Traditional methods of detecting radioactivity rely on sampling the stream of photons and particles that are actually being radiated. The decay of unstable atomic nuclei sends forth a burst of fast-moving charges—at times accompanied by high-energy, very-short-wavelength gamma rays—and multiple sensing technologies are available to capture them. At the same time, the underlying nuclear transformation also leaves behind a slow heavy co-product, and it is this latter decay signature which Berezin et al. target for sensing. They present an indole-based dye that fluoresces in the near-infrared (760 nm peak emission wavelength) with an efficiency that varies depending on the identity of a coordinated metal ion.
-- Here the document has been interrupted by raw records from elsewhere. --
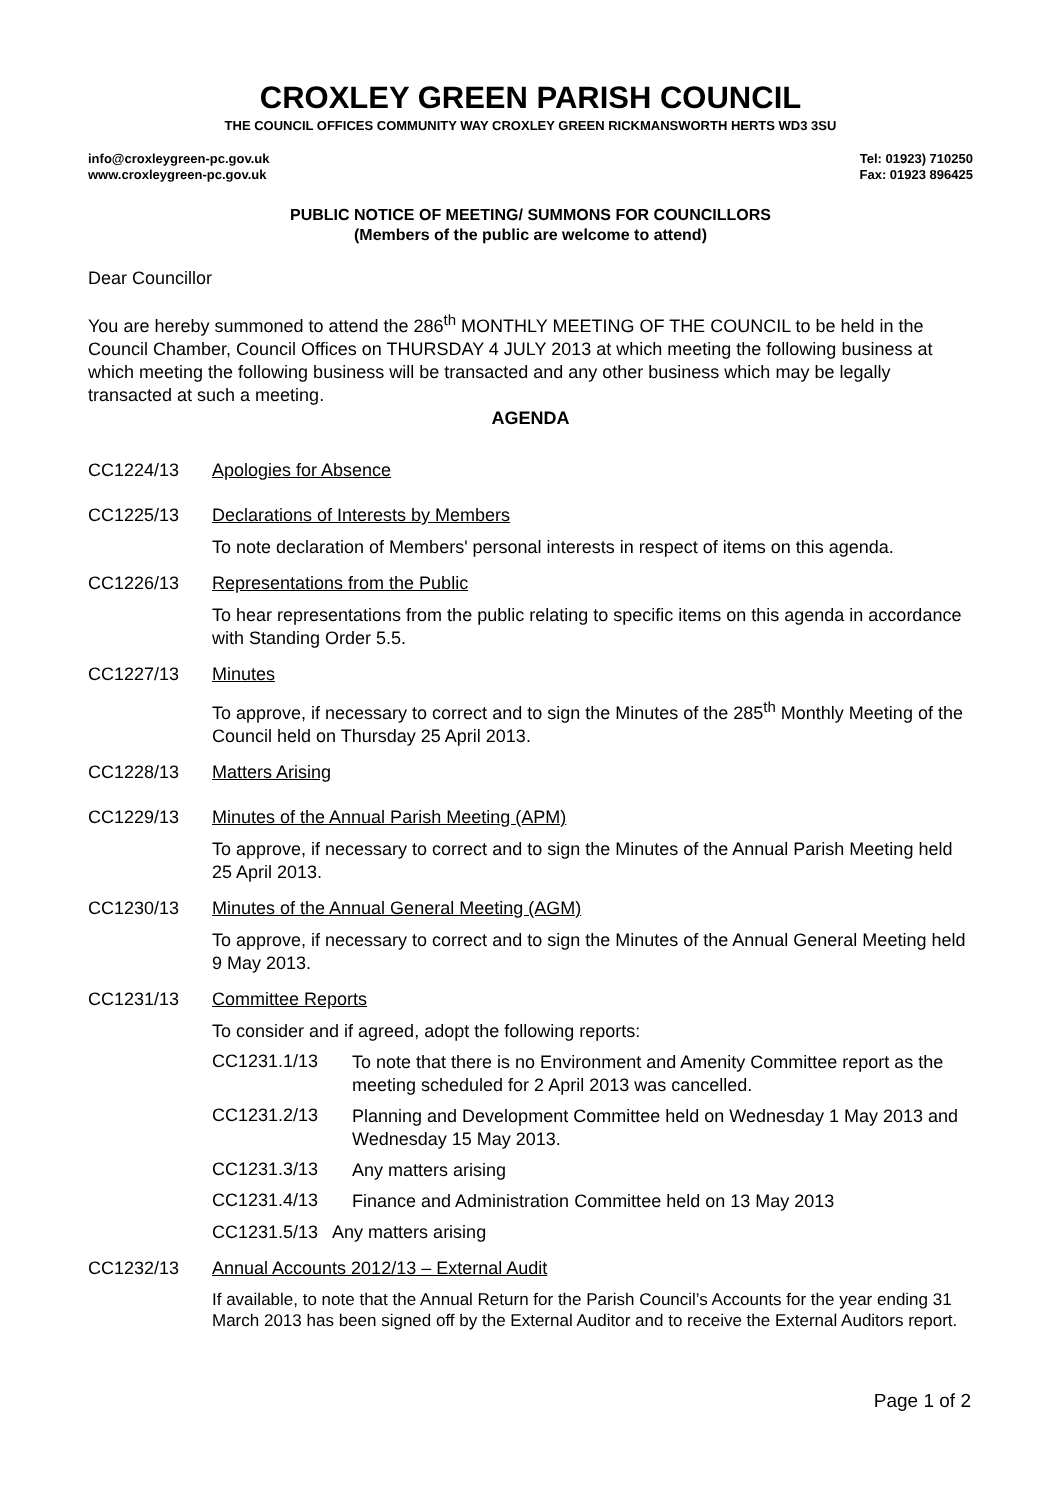CROXLEY GREEN PARISH COUNCIL
THE COUNCIL OFFICES COMMUNITY WAY CROXLEY GREEN RICKMANSWORTH HERTS WD3 3SU
info@croxleygreen-pc.gov.uk
www.croxleygreen-pc.gov.uk
Tel: 01923) 710250
Fax: 01923 896425
PUBLIC NOTICE OF MEETING/ SUMMONS FOR COUNCILLORS
(Members of the public are welcome to attend)
Dear Councillor
You are hereby summoned to attend the 286<sup>th</sup> MONTHLY MEETING OF THE COUNCIL to be held in the Council Chamber, Council Offices on THURSDAY 4 JULY 2013 at which meeting the following business at which meeting the following business will be transacted and any other business which may be legally transacted at such a meeting.
AGENDA
CC1224/13 Apologies for Absence
CC1225/13 Declarations of Interests by Members
To note declaration of Members' personal interests in respect of items on this agenda.
CC1226/13 Representations from the Public
To hear representations from the public relating to specific items on this agenda in accordance with Standing Order 5.5.
CC1227/13 Minutes
To approve, if necessary to correct and to sign the Minutes of the 285<sup>th</sup> Monthly Meeting of the Council held on Thursday 25 April 2013.
CC1228/13 Matters Arising
CC1229/13 Minutes of the Annual Parish Meeting (APM)
To approve, if necessary to correct and to sign the Minutes of the Annual Parish Meeting held 25 April 2013.
CC1230/13 Minutes of the Annual General Meeting (AGM)
To approve, if necessary to correct and to sign the Minutes of the Annual General Meeting held 9 May 2013.
CC1231/13 Committee Reports
To consider and if agreed, adopt the following reports:
CC1231.1/13
To note that there is no Environment and Amenity Committee report as the meeting scheduled for 2 April 2013 was cancelled.
CC1231.2/13
Planning and Development Committee held on Wednesday 1 May 2013 and Wednesday 15 May 2013.
CC1231.3/13
Any matters arising
CC1231.4/13
Finance and Administration Committee held on 13 May 2013
CC1231.5/13 Any matters arising
CC1232/13 Annual Accounts 2012/13 – External Audit
If available, to note that the Annual Return for the Parish Council’s Accounts for the year ending 31 March 2013 has been signed off by the External Auditor and to receive the External Auditors report.
Page 1 of 2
Copper (Cu) quenches the fluorescence, whereas zinc enhances it; nickel has little impact. Thus, decay of the unstable 64Cu isotope to a mixture of nickel and zinc can give rise to a significant shift in the fluorescence intensity of the chelating dye. The approximately 12-hour half-life of this nucleus facilitated experimentation; the nuclear decay process does not disrupt coordination of the product ions, nor does it appear to damage the dye scaffold, which retains its primary absorption features throughout. Energy and charge transfer are put forward as the most likely mechanisms for the Cu-induced fluorescence quenching. The authors envision multiple molecular imaging applications.

J. Am. Chem. Soc. 131, 10.1021/ja903685b (2009).